> _Your goal_
Go to the line containing "right knee: (490, 568, 11)" in the listing below and retype it and every later line exactly, down to the last.

> _Data records_
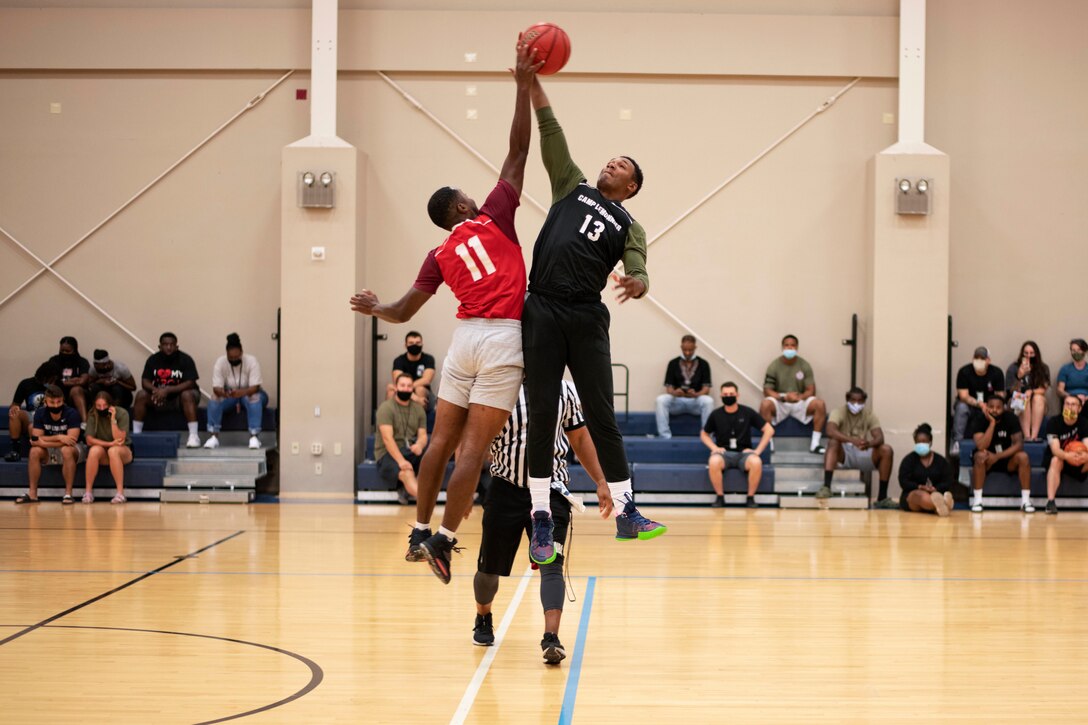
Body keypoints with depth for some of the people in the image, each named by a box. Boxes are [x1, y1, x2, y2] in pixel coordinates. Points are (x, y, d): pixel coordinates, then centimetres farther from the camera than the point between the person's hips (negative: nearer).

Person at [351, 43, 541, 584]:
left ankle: (420, 531, 20)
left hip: (465, 337, 5)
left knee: (442, 439, 15)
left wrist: (374, 309, 28)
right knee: (473, 448, -6)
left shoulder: (440, 256, 14)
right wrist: (523, 85, 5)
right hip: (504, 339, -5)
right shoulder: (493, 218, 4)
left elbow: (403, 312, 10)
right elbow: (518, 151, 3)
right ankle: (443, 539, -9)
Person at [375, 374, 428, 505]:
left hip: (410, 452, 6)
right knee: (407, 474, -36)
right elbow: (387, 438, -17)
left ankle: (404, 489, -21)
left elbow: (423, 435, 5)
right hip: (389, 454, -5)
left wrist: (419, 445, -23)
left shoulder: (418, 409, 11)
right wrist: (401, 461, -31)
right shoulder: (386, 408, -7)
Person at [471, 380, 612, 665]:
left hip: (551, 490, 1)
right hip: (506, 490, -1)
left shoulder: (565, 390, 4)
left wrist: (601, 482, 10)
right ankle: (483, 618, 41)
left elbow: (580, 438, 15)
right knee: (490, 568, 11)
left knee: (551, 563, -18)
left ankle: (551, 637, -28)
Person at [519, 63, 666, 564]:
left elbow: (638, 272, -2)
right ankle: (541, 519, 5)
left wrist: (637, 284, -27)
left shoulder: (629, 227, 14)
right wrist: (532, 79, 3)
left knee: (601, 417, 1)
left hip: (587, 318, 0)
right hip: (542, 311, 1)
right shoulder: (572, 187, 18)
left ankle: (625, 513, 8)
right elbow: (550, 129, 12)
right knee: (541, 415, 0)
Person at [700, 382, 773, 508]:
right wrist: (714, 447, -1)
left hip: (744, 453, 0)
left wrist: (758, 450, -3)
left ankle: (750, 498, -16)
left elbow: (769, 430, 5)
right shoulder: (716, 414, 3)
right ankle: (719, 497, -18)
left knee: (756, 462, -36)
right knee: (713, 462, -37)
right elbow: (704, 434, 17)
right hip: (724, 453, 0)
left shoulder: (747, 412, 1)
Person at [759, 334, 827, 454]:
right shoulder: (774, 366, -4)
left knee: (820, 404, -26)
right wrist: (784, 397, -24)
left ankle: (815, 443, -20)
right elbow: (767, 391, -7)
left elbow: (811, 390, -1)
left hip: (800, 402, 2)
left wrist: (800, 397, -24)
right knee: (765, 404, -35)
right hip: (780, 404, -2)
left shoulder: (804, 365, 1)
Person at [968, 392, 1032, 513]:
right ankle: (977, 500, -27)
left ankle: (1025, 500, -21)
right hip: (987, 461, -1)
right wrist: (992, 423, -34)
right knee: (981, 456, -34)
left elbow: (1019, 444, -20)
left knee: (1023, 457, -28)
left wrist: (998, 456, -32)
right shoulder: (979, 419, -17)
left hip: (1007, 459, 1)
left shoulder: (1011, 418, -13)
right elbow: (981, 447, -29)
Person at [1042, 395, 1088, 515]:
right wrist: (1067, 456, -51)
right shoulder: (1053, 422, -16)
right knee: (1056, 460, -36)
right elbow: (1055, 449, -28)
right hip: (1056, 457, -2)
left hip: (1077, 461, 3)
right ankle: (1050, 501, -46)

> _Response area_
right knee: (490, 568, 11)
left knee: (551, 563, -18)
left ankle: (551, 637, -28)
Person at [519, 63, 666, 564]:
left elbow: (638, 272, -2)
right ankle: (541, 519, 5)
left wrist: (637, 284, -27)
left shoulder: (629, 227, 14)
right wrist: (532, 79, 3)
left knee: (601, 417, 1)
left hip: (587, 318, 0)
right hip: (542, 311, 1)
right shoulder: (572, 187, 18)
left ankle: (625, 513, 8)
right elbow: (550, 129, 12)
right knee: (541, 415, 0)
Person at [700, 382, 773, 508]:
right wrist: (714, 447, -1)
left hip: (744, 453, 0)
left wrist: (758, 450, -3)
left ankle: (750, 498, -16)
left elbow: (769, 430, 5)
right shoulder: (716, 414, 3)
right ankle: (719, 497, -18)
left knee: (756, 462, -36)
right knee: (713, 462, -37)
right elbow: (704, 434, 17)
right hip: (724, 453, 0)
left shoulder: (747, 412, 1)
Person at [759, 334, 827, 454]:
right shoulder: (774, 366, -4)
left knee: (820, 404, -26)
right wrist: (784, 397, -24)
left ankle: (815, 443, -20)
right elbow: (767, 391, -7)
left elbow: (811, 390, -1)
left hip: (800, 402, 2)
left wrist: (800, 397, -24)
right knee: (765, 404, -35)
right hip: (780, 404, -2)
left shoulder: (804, 365, 1)
Person at [968, 392, 1032, 513]:
right ankle: (977, 500, -27)
left ankle: (1025, 500, -21)
right hip: (987, 461, -1)
right wrist: (992, 423, -34)
right knee: (981, 456, -34)
left elbow: (1019, 444, -20)
left knee: (1023, 457, -28)
left wrist: (998, 456, -32)
right shoulder: (979, 419, -17)
left hip: (1007, 459, 1)
left shoulder: (1011, 418, -13)
right elbow: (981, 447, -29)
Person at [1042, 395, 1088, 515]:
right wrist: (1067, 456, -51)
right shoulder: (1053, 422, -16)
right knee: (1056, 460, -36)
right elbow: (1055, 449, -28)
right hip: (1056, 457, -2)
left hip: (1077, 461, 3)
right ankle: (1050, 501, -46)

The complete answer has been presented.